■ **Description of the task**:
Go through the entries below and print, exactly, the lines starting at the one with "16. Januar 2026" and ending at the one with "TÉKA – TELJES FILM", keeping both ends and no others.

(Stored data entries)
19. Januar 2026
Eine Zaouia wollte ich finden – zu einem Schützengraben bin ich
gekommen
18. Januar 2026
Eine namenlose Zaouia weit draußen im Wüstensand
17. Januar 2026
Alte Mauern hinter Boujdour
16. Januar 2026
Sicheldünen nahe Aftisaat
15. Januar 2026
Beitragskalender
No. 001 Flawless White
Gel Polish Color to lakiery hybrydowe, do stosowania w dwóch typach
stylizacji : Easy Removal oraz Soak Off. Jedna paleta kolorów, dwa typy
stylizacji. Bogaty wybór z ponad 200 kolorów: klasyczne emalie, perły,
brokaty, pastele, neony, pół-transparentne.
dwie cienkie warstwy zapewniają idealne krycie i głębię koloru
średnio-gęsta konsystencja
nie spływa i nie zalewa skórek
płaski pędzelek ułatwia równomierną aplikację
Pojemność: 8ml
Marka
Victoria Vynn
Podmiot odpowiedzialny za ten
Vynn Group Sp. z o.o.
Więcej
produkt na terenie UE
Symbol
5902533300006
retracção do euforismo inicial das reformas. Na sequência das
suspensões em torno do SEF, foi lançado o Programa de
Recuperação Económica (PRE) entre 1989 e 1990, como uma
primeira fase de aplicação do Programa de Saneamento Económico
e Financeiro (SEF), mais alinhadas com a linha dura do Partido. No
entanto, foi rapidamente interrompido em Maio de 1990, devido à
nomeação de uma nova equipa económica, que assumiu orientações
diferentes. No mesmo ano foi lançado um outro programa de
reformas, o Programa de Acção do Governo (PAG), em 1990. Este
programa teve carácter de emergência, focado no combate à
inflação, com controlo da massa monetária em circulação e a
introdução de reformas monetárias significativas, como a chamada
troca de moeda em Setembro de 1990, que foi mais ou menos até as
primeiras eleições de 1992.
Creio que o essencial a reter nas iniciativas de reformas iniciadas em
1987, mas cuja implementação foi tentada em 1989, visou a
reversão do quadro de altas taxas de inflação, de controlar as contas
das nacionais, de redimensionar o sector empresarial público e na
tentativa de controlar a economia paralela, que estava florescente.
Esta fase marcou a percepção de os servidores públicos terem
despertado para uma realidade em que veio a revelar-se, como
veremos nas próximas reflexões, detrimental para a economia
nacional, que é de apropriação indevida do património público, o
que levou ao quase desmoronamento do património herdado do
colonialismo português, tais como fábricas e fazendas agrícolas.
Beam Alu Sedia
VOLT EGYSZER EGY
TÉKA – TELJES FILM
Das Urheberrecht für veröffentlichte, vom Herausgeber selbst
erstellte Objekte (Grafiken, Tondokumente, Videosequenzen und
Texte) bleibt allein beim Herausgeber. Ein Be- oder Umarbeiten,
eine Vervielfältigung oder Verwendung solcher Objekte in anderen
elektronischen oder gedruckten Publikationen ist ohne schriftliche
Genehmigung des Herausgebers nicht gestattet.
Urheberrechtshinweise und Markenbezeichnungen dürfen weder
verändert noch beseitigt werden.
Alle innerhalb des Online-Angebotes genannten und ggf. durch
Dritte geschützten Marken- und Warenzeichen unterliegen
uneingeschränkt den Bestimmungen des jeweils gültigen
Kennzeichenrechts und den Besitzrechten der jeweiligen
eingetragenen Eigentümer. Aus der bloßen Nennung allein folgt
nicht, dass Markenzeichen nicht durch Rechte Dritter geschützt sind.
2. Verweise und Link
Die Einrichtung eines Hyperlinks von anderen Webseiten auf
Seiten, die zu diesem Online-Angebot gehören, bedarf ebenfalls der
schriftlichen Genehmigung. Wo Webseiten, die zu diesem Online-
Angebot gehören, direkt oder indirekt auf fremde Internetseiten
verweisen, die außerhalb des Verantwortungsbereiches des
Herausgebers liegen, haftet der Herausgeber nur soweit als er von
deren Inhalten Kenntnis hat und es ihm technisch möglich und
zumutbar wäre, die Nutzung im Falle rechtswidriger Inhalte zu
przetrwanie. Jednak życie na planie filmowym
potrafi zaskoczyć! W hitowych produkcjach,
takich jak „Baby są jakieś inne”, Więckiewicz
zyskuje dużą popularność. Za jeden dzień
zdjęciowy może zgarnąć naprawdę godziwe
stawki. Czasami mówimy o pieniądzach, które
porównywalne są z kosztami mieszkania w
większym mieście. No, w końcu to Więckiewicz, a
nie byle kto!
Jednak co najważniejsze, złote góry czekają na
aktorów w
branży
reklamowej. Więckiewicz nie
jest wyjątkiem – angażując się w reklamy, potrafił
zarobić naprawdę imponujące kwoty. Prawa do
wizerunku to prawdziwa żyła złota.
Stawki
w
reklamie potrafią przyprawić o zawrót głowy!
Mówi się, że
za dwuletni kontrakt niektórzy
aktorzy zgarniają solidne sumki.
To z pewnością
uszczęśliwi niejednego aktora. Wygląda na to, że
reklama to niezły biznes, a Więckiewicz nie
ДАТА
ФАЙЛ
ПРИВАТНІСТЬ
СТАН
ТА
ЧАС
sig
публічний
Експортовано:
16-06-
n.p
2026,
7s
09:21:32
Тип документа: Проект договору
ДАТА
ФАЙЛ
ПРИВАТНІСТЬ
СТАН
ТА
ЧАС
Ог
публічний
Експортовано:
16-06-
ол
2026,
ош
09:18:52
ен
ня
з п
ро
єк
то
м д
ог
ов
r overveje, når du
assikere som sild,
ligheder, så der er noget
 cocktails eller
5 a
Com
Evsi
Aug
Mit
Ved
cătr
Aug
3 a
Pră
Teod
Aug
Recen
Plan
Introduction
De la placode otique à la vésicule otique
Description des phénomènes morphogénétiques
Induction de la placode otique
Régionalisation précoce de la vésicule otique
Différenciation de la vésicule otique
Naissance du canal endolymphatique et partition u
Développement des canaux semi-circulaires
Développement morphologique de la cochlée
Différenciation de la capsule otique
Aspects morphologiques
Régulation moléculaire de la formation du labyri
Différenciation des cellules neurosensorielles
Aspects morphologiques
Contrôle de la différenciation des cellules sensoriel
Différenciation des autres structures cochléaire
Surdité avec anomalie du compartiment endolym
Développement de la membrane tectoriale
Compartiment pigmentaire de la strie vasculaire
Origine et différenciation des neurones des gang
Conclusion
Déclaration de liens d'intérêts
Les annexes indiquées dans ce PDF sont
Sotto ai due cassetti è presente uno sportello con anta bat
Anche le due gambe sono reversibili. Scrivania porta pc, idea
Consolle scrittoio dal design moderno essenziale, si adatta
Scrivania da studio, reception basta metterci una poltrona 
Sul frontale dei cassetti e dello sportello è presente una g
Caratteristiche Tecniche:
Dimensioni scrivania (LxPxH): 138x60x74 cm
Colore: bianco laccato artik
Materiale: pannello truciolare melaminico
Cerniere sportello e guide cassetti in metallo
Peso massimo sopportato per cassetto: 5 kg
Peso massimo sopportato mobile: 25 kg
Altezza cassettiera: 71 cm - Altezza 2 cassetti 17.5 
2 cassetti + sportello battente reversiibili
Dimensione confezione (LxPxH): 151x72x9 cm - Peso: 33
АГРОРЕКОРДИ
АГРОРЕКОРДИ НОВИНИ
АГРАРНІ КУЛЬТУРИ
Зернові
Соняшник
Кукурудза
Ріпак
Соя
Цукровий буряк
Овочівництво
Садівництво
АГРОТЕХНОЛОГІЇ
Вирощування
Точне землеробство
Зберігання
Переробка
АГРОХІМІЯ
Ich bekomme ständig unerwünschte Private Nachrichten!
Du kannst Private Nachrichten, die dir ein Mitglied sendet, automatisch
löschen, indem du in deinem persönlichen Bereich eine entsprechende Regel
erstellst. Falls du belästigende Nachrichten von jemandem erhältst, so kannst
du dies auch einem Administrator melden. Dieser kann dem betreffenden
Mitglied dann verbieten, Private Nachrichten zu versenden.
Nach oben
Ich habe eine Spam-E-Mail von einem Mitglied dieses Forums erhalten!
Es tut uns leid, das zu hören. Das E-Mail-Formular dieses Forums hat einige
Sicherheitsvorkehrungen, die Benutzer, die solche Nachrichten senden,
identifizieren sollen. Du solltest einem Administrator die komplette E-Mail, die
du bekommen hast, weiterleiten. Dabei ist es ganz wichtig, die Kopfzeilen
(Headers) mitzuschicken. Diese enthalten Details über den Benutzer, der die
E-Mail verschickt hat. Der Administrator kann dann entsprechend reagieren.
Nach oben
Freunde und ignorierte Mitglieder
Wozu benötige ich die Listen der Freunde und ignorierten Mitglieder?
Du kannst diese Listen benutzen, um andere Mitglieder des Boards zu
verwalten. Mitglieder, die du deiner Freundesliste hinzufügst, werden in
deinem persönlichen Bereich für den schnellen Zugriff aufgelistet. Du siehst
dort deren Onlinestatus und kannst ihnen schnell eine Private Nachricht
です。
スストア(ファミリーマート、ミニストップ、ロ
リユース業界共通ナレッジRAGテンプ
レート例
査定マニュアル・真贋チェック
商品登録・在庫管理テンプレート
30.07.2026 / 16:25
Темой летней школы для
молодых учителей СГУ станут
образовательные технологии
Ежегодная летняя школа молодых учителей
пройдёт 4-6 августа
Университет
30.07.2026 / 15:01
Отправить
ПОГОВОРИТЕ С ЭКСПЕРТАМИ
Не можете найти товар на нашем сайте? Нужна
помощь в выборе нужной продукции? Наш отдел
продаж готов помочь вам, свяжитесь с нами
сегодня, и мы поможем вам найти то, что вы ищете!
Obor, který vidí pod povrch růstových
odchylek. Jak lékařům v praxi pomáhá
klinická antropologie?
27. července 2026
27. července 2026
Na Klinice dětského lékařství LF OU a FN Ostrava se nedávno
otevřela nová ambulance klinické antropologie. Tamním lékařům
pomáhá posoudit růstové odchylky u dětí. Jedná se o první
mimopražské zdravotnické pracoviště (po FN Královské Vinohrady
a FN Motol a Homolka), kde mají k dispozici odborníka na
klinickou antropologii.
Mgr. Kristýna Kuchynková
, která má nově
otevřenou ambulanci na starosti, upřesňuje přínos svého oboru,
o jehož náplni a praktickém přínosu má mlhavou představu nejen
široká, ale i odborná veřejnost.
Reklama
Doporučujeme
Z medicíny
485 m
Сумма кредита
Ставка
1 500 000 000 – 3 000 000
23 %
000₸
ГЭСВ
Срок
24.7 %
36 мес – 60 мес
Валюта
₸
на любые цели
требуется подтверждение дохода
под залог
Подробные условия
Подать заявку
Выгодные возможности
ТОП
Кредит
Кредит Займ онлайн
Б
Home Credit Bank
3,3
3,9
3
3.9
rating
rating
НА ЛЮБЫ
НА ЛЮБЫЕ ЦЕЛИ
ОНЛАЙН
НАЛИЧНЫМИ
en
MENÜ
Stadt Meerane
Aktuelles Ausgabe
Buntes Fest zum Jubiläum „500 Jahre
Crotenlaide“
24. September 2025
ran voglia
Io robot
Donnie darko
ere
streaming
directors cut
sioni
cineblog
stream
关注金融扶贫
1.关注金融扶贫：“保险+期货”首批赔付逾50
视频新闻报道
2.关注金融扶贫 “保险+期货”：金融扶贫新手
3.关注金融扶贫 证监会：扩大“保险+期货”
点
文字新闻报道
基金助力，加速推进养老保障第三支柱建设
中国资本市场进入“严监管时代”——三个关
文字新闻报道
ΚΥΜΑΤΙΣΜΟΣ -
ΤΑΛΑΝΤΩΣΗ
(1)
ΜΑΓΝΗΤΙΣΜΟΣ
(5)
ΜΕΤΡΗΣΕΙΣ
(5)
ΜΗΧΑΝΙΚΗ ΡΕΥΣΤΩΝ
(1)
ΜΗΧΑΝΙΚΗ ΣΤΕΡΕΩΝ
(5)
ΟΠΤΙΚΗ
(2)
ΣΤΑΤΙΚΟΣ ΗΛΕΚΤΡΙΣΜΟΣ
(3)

■ **Finished exercise**:
16. Januar 2026
Sicheldünen nahe Aftisaat
15. Januar 2026
Beitragskalender
No. 001 Flawless White
Gel Polish Color to lakiery hybrydowe, do stosowania w dwóch typach
stylizacji : Easy Removal oraz Soak Off. Jedna paleta kolorów, dwa typy
stylizacji. Bogaty wybór z ponad 200 kolorów: klasyczne emalie, perły,
brokaty, pastele, neony, pół-transparentne.
dwie cienkie warstwy zapewniają idealne krycie i głębię koloru
średnio-gęsta konsystencja
nie spływa i nie zalewa skórek
płaski pędzelek ułatwia równomierną aplikację
Pojemność: 8ml
Marka
Victoria Vynn
Podmiot odpowiedzialny za ten
Vynn Group Sp. z o.o.
Więcej
produkt na terenie UE
Symbol
5902533300006
retracção do euforismo inicial das reformas. Na sequência das
suspensões em torno do SEF, foi lançado o Programa de
Recuperação Económica (PRE) entre 1989 e 1990, como uma
primeira fase de aplicação do Programa de Saneamento Económico
e Financeiro (SEF), mais alinhadas com a linha dura do Partido. No
entanto, foi rapidamente interrompido em Maio de 1990, devido à
nomeação de uma nova equipa económica, que assumiu orientações
diferentes. No mesmo ano foi lançado um outro programa de
reformas, o Programa de Acção do Governo (PAG), em 1990. Este
programa teve carácter de emergência, focado no combate à
inflação, com controlo da massa monetária em circulação e a
introdução de reformas monetárias significativas, como a chamada
troca de moeda em Setembro de 1990, que foi mais ou menos até as
primeiras eleições de 1992.
Creio que o essencial a reter nas iniciativas de reformas iniciadas em
1987, mas cuja implementação foi tentada em 1989, visou a
reversão do quadro de altas taxas de inflação, de controlar as contas
das nacionais, de redimensionar o sector empresarial público e na
tentativa de controlar a economia paralela, que estava florescente.
Esta fase marcou a percepção de os servidores públicos terem
despertado para uma realidade em que veio a revelar-se, como
veremos nas próximas reflexões, detrimental para a economia
nacional, que é de apropriação indevida do património público, o
que levou ao quase desmoronamento do património herdado do
colonialismo português, tais como fábricas e fazendas agrícolas.
Beam Alu Sedia
VOLT EGYSZER EGY
TÉKA – TELJES FILM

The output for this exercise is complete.